**What needs to be done:**
Search the records below for the word "revela" and show every line where it occurs.

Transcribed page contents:
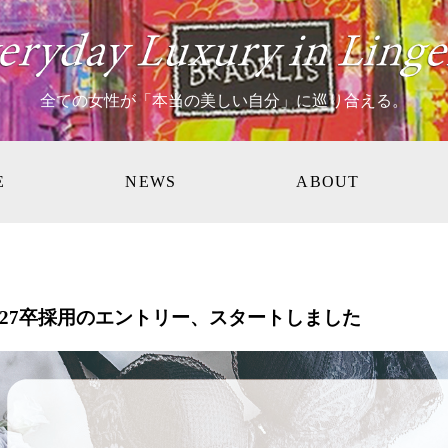
全ての女性が「本当の美しい自分」に巡り合える。
E
NEWS
ABOUT
027卒採用のエントリー、スタートしました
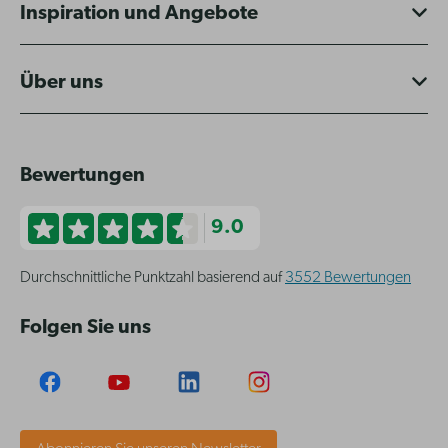
Inspiration und Angebote
Über uns
Bewertungen
9.0
Durchschnittliche Punktzahl basierend auf
3552 Bewertungen
Folgen Sie uns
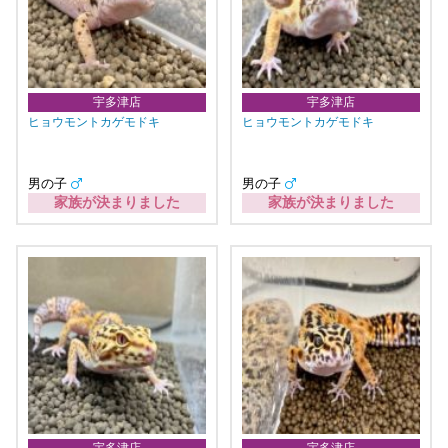
宇多津店
宇多津店
ヒョウモントカゲモドキ
ヒョウモントカゲモドキ
男の子
男の子
家族が決まりました
家族が決まりました
宇多津店
宇多津店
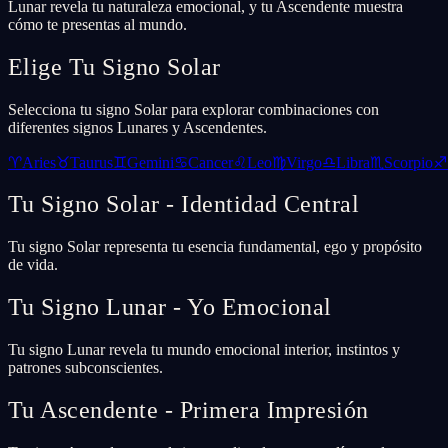
Lunar revela tu naturaleza emocional, y tu Ascendente muestra
cómo te presentas al mundo.
Elige Tu Signo Solar
Selecciona tu signo Solar para explorar combinaciones con
diferentes signos Lunares y Ascendentes.
♈
Aries
♉
Taurus
♊
Gemini
♋
Cancer
♌
Leo
♍
Virgo
♎
Libra
♏
Scorpio
♐
Tu Signo Solar - Identidad Central
Tu signo Solar representa tu esencia fundamental, ego y propósito
de vida.
Tu Signo Lunar - Yo Emocional
Tu signo Lunar revela tu mundo emocional interior, instintos y
patrones subconscientes.
Tu Ascendente - Primera Impresión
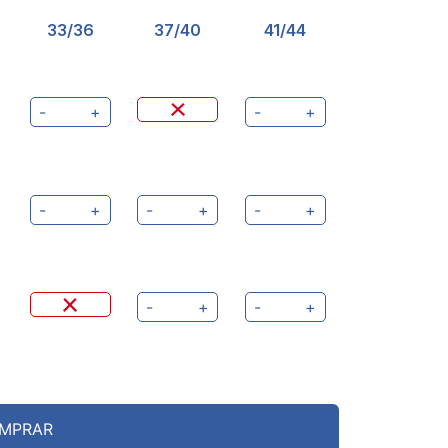
33/36
37/40
41/44
-
+
-
+
-
+
-
+
-
+
-
+
-
+
MPRAR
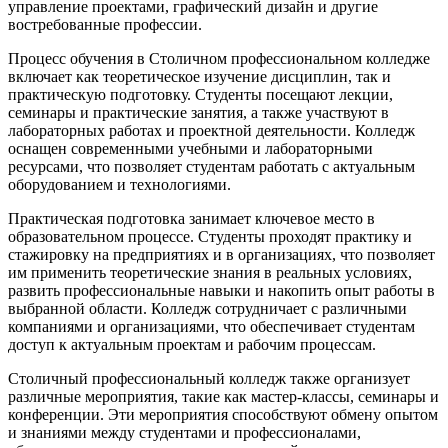
управление проектами, графический дизайн и другие
востребованные профессии.
Процесс обучения в Столичном профессиональном колледже
включает как теоретическое изучение дисциплин, так и
практическую подготовку. Студенты посещают лекции,
семинары и практические занятия, а также участвуют в
лабораторных работах и проектной деятельности. Колледж
оснащен современными учебными и лабораторными
ресурсами, что позволяет студентам работать с актуальным
оборудованием и технологиями.
Практическая подготовка занимает ключевое место в
образовательном процессе. Студенты проходят практику и
стажировку на предприятиях и в организациях, что позволяет
им применить теоретические знания в реальных условиях,
развить профессиональные навыки и накопить опыт работы в
выбранной области. Колледж сотрудничает с различными
компаниями и организациями, что обеспечивает студентам
доступ к актуальным проектам и рабочим процессам.
Столичный профессиональный колледж также организует
различные мероприятия, такие как мастер-классы, семинары и
конференции. Эти мероприятия способствуют обмену опытом
и знаниями между студентами и профессионалами,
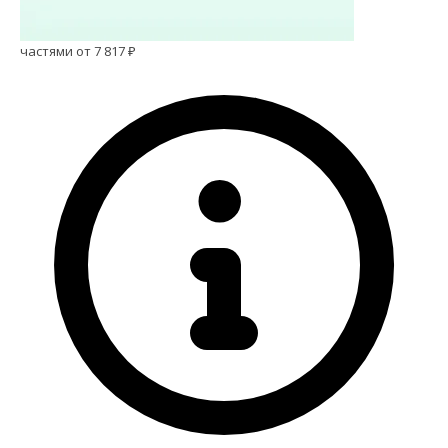
частями от 7 817 ₽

**Solution to the exercise:**
Lunar revela tu naturaleza emocional, y tu Ascendente muestra
Tu signo Lunar revela tu mundo emocional interior, instintos y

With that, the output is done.